» Instructions for the task
In the records below, please reproduce the text unchanged, starting at the line that contains "Детская йога в" and ending after the line that contains "Запись на гостевой визит".

» Material provided
···

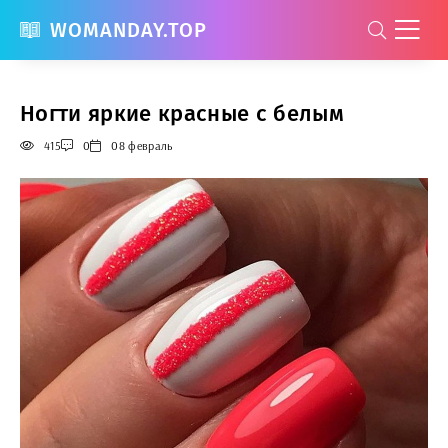
WOMANDAY.TOP
Ногти яркие красные с белым
415
0
08 февраль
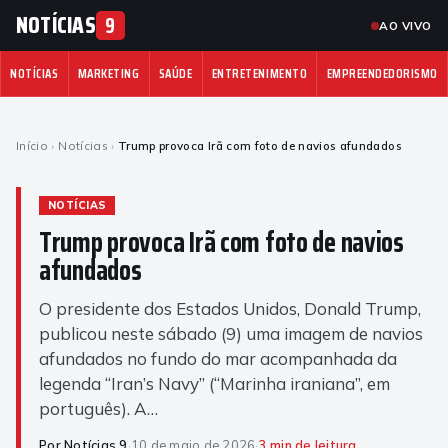
NOTÍCIAS
9
AO VIVO
NOTÍCIAS
MARKETING
SAÚDE
ENTRETENIMENTO
EMPREENDEDORISMO
Início
›
Notícias
›
Trump provoca Irã com foto de navios afundados
NOTÍCIAS
Trump provoca Irã com foto de navios
afundados
O presidente dos Estados Unidos, Donald Trump,
publicou neste sábado (9) uma imagem de navios
afundados no fundo do mar acompanhada da
legenda “Iran’s Navy” (“Marinha iraniana”, em
português). A…
Por Notícias 9
·
10 de maio de 2026
·
3 min de leitura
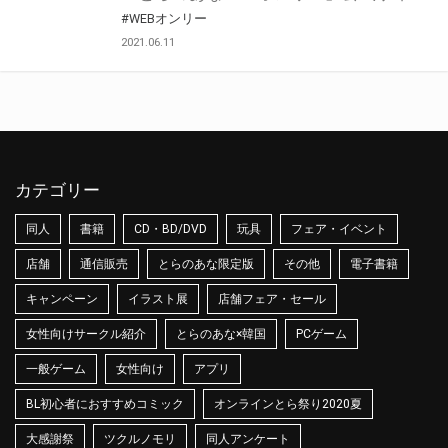
#WEBオンリー
2021.06.11
カテゴリー
同人
書籍
CD・BD/DVD
玩具
フェア・イベント
店舗
通信販売
とらのあな限定版
その他
電子書籍
キャンペーン
イラスト展
店舗フェア・セール
女性向けサークル紹介
とらのあな×韓国
PCゲーム
一般ゲーム
女性向け
アプリ
BL初心者におすすめコミック
オンラインとら祭り2020夏
大感謝祭
ツクルノモリ
同人アンケート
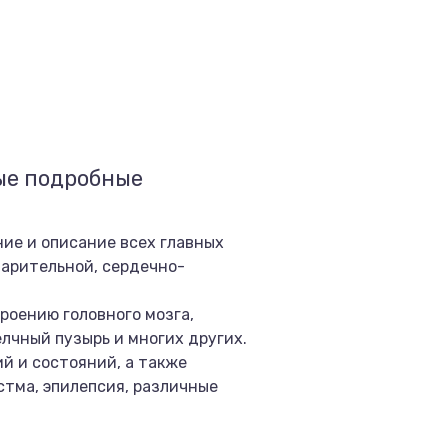
ые подробные
ие и описание всех главных
варительной, сердечно-
роению головного мозга,
желчный пузырь и многих других.
й и состояний, а также
стма, эпилепсия, различные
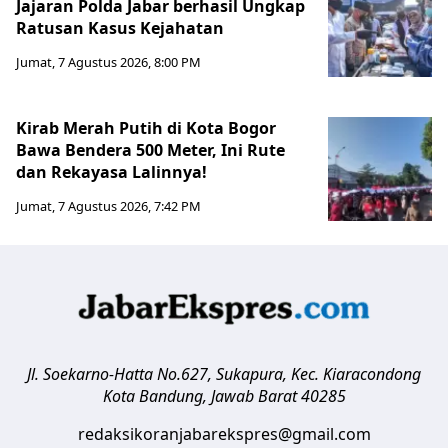
Jajaran Polda Jabar berhasil Ungkap
Ratusan Kasus Kejahatan
Jumat, 7 Agustus 2026, 8:00 PM
Kirab Merah Putih di Kota Bogor
Bawa Bendera 500 Meter, Ini Rute
dan Rekayasa Lalinnya!
Jumat, 7 Agustus 2026, 7:42 PM
Jl. Soekarno-Hatta No.627, Sukapura, Kec. Kiaracondong
Kota Bandung
,
Jawab Barat
40285
redaksikoranjabarekspres@gmail.com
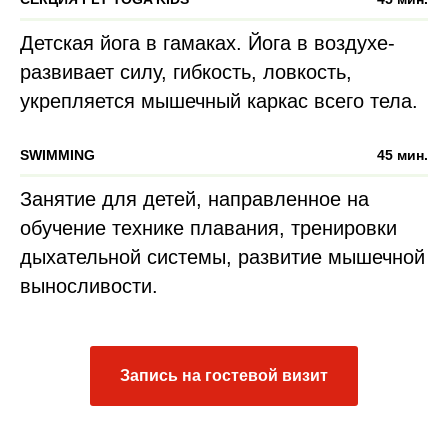
Детская йога в гамаках. Йога в воздухе-
развивает силу, гибкость, ловкость,
укрепляется мышечный каркас всего тела.
SWIMMING
45 мин.
Занятие для детей, направленное на
обучение технике плавания, тренировки
дыхательной системы, развитие мышечной
выносливости.
Запись на гостевой визит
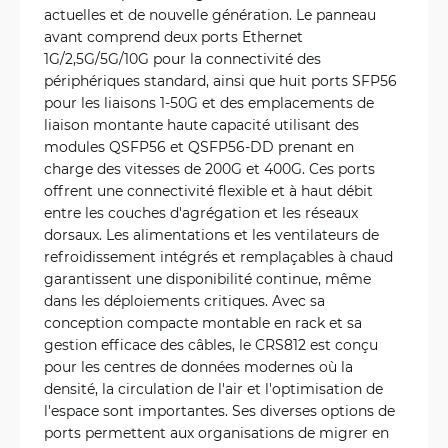
actuelles et de nouvelle génération. Le panneau
avant comprend deux ports Ethernet
1G/2,5G/5G/10G pour la connectivité des
périphériques standard, ainsi que huit ports SFP56
pour les liaisons 1-50G et des emplacements de
liaison montante haute capacité utilisant des
modules QSFP56 et QSFP56-DD prenant en
charge des vitesses de 200G et 400G. Ces ports
offrent une connectivité flexible et à haut débit
entre les couches d'agrégation et les réseaux
dorsaux. Les alimentations et les ventilateurs de
refroidissement intégrés et remplaçables à chaud
garantissent une disponibilité continue, même
dans les déploiements critiques. Avec sa
conception compacte montable en rack et sa
gestion efficace des câbles, le CRS812 est conçu
pour les centres de données modernes où la
densité, la circulation de l'air et l'optimisation de
l'espace sont importantes. Ses diverses options de
ports permettent aux organisations de migrer en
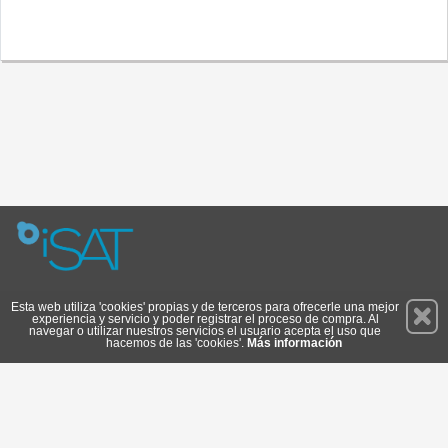
Permanece atento a nuestras novedades y promociones
Esta web utiliza 'cookies' propias y de terceros para ofrecerle una mejor
experiencia y servicio y poder registrar el proceso de compra. Al
Suscríbete
navegar o utilizar nuestros servicios el usuario acepta el uso que
hacemos de las 'cookies'.
Más información
Privacidad
Cómo llegar
Condiciones de Uso
Cookies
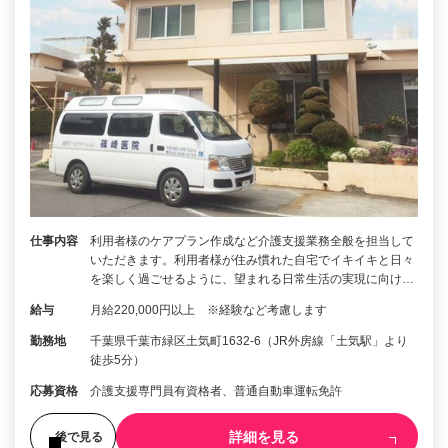
仕事内容
利用者様のケアプラン作成など介護支援業務全般を担当して
いただきます。利用者様が住み慣れた自宅でイキイキと日々
を楽しく過ごせるように、望まれる日常生活の実現に向け…
給与
月給220,000円以上 ※経験など考慮します
勤務地
千葉県千葉市緑区土気町1632-6（JR外房線「土気駅」より
徒歩5分）
応募資格
介護支援専門員有資格者、普通自動車運転免許
詳細を見る
後で見る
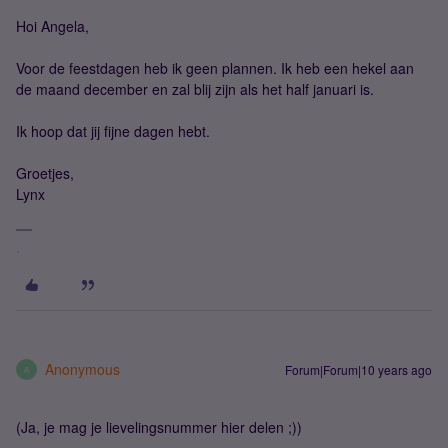
Hoi Angela,
Voor de feestdagen heb ik geen plannen. Ik heb een hekel aan
de maand december en zal blij zijn als het half januari is.
Ik hoop dat jij fijne dagen hebt.
Groetjes,
Lynx
.
Anonymous
Forum|Forum|10 years ago
A
(Ja, je mag je lievelingsnummer hier delen ;))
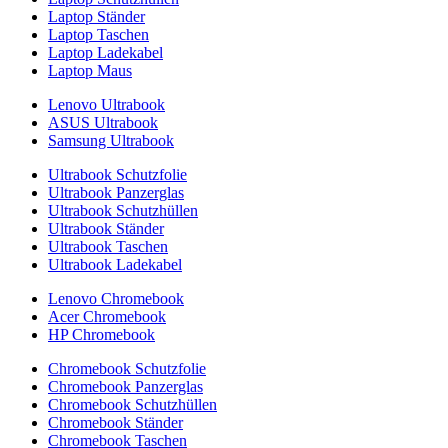
Laptop Ständer
Laptop Taschen
Laptop Ladekabel
Laptop Maus
Lenovo Ultrabook
ASUS Ultrabook
Samsung Ultrabook
Ultrabook Schutzfolie
Ultrabook Panzerglas
Ultrabook Schutzhüllen
Ultrabook Ständer
Ultrabook Taschen
Ultrabook Ladekabel
Lenovo Chromebook
Acer Chromebook
HP Chromebook
Chromebook Schutzfolie
Chromebook Panzerglas
Chromebook Schutzhüllen
Chromebook Ständer
Chromebook Taschen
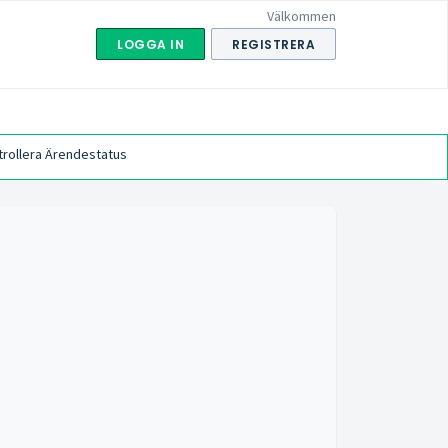
Välkommen
LOGGA IN
REGISTRERA
trollera Ärendestatus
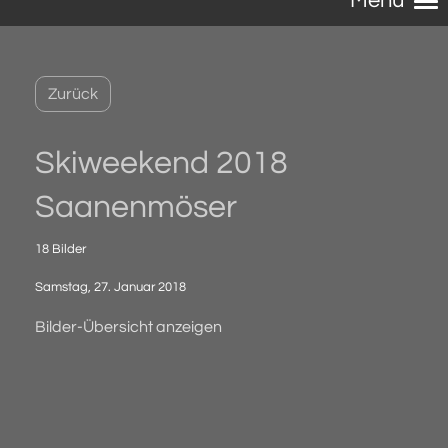
Menü
Zurück
Skiweekend 2018
Saanenmöser
18 Bilder
Samstag, 27. Januar 2018
Bilder-Übersicht anzeigen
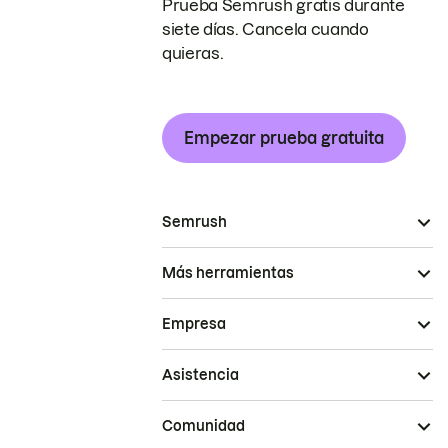
Prueba Semrush gratis durante
siete días. Cancela cuando
quieras.
Empezar prueba gratuita
Semrush
Más herramientas
Empresa
Asistencia
Comunidad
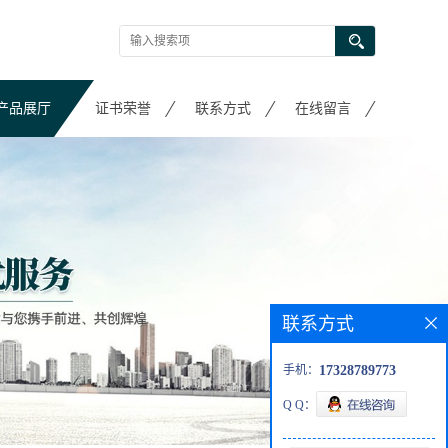
产品展厅
证书荣誉
联系方式
在线留言
联系方式
手机：
17328789773
Q Q：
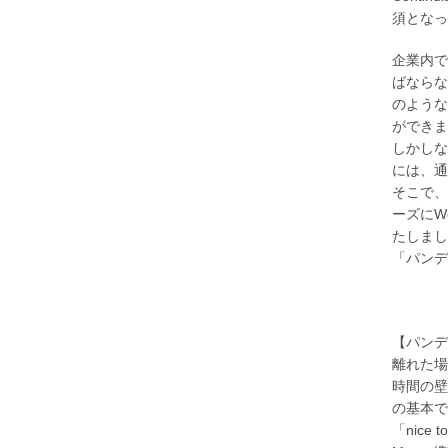
須となっ
企業内で
ばならな
のような
ができま
しかしな
には、通
そこで、
ーズにW
たしまし
「パンデ
【パンデ
離れた場
時間の壁
の基本で
「nic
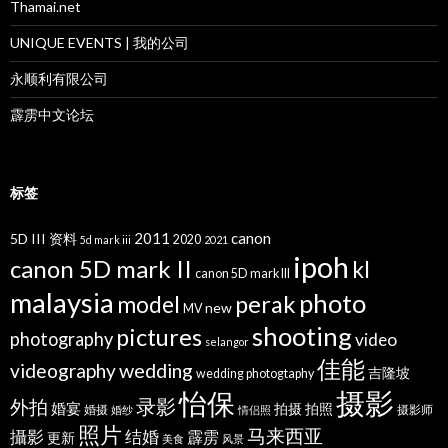
Thamai.net
UNIQUE EVENTS | 我的公司
永顺利有限公司
霹雳中文论坛
标签
2011
canon
5D III 资料
2020
5d mark iii
2021
ipoh
canon 5D mark II
kl
canon 5D mark III
malaysia
photo
perak
model
new
MV
shooting
pictures
photography
video
selangor
佳能
wedding
videography
吉隆坡
wedding photogtaphy
摄影
怡保
录影
外拍
婚宴
拍摄
拍照
婚摄
摄影师
婚纱
情侣照
照片
马来西亚
攝影
结婚
霹雳
更新
美食
风景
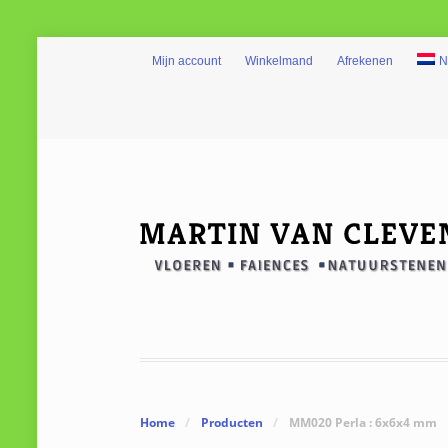
Mijn account
Winkelmand
Afrekenen
N
Home
/
Producten
/
MM020 Perla : 6x6x4 mm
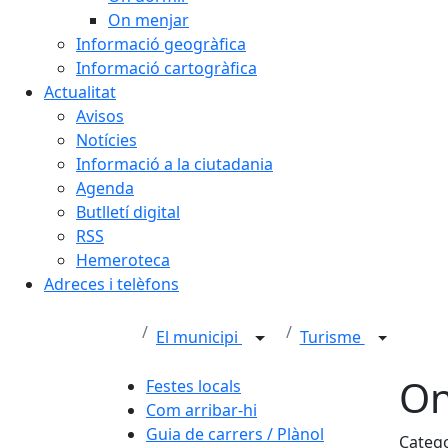
On menjar
Informació geogràfica
Informació cartogràfica
Actualitat
Avisos
Notícies
Informació a la ciutadania
Agenda
Butlletí digital
RSS
Hemeroteca
Adreces i telèfons
El municipi
Turisme
On
Festes locals
Com arribar-hi
Guia de carrers / Plànol
Categ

···

» Solution
Детская йога в гамаках. Йога в воздухе-
развивает силу, гибкость, ловкость,
укрепляется мышечный каркас всего тела.
SWIMMING
45 мин.
Занятие для детей, направленное на
обучение технике плавания, тренировки
дыхательной системы, развитие мышечной
выносливости.
Запись на гостевой визит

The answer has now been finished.